OMMA's Agency of the Year 2010: Best Creative: Pereira O'Dell

  • January 05, 2011
  • Recognition
  • OMMA

“For us, 2010 was the year of integration,” says PJ Pereira, co-founder and CCO, of Pereira O'Dell. “Not that we ever had things too separate, because we were born from this idea of combining digital, advertising, design, PR – all under the same process.”

And POD engaged all these channels in big ways, from the Facebook-powered billboard it created for Corona in Times Square to the use of AR to put Shaq on containers of Muscle Milk to creating an inspiring short online film for LEGO.


The LEGO effort, especially clicked (if you'll pardon the pun) on all cylinders. With a strategy that focused on adults and not just kids, it put a modern sheen on the snap-together bricks.
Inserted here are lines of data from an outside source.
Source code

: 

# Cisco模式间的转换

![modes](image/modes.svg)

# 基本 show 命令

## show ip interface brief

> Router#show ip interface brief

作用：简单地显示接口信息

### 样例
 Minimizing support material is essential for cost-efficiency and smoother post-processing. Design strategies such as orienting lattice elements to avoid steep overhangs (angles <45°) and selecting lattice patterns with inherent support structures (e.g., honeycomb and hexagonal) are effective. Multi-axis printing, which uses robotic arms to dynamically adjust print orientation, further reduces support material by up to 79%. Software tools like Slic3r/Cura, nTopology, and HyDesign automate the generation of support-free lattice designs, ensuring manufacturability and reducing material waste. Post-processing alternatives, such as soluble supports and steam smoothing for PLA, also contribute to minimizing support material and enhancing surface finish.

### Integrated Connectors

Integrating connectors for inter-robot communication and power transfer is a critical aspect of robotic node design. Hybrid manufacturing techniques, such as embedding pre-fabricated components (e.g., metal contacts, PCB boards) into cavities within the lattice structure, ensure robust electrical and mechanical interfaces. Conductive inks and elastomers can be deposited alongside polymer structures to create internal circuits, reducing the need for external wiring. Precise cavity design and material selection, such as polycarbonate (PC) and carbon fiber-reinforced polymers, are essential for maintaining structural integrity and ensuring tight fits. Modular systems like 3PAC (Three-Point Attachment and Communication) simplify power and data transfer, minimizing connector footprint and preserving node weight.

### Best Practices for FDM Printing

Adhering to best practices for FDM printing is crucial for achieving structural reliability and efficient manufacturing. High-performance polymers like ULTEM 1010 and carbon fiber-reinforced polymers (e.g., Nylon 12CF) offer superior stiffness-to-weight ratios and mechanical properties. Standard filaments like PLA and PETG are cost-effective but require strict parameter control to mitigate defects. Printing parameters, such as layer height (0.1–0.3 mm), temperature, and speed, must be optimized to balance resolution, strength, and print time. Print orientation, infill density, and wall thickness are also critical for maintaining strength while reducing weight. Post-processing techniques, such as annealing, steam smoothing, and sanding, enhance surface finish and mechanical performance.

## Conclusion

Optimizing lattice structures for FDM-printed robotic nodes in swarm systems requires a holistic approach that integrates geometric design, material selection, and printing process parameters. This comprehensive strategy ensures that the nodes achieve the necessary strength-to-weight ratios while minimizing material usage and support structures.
Besides the short film and Web site, social components and user-generated films, the agency launched an ingenious iPhone App that let people make their photos look as if they were built of LEGO. Downloaded more than two million times, the app ranked among the top 40 most downloaded free apps for the rear in the iTunes store. LEGO, by the way, reports a 32% increase in sales.


“I think we can say that we have found a simple way to combine professionals from all these different areas and use digital not as a separate discipline, but as an important part of our culture that influences everything we do,” says Pereira. “This industry needs to stop learning from itself and start drinking from other sources such as culture, arts and technology.”


When Pereira says this, he is not just spouting rhetoric. POD has a vibrant and diverse in-house culture, buoyed by the Barrelhouse, the community-gathering center into which the agency turned its original San Francisco office. The venue has played host to many fundraisers, free invite-only public concerts (Wyclef Jean, Mayer Hawthorne and We Are Scientists have preformed there) and events with speakers such as Pixar's Brad Bird. Then there's the commercial fishing boat POD sent two of its copywriters out on for the summer in what it billed as “the world's first-ever nautical advertising agency.”


The environment may sound loose, but it has paid off: an ascendant independent agency with new business wins from the likes of Corona, Diageo's Captain Morgan, and electric car company Coda; expansion in its San Francisco headquarters and new offices in Manhattan and São Paolo; and a 50 percent revenue jump in 2010.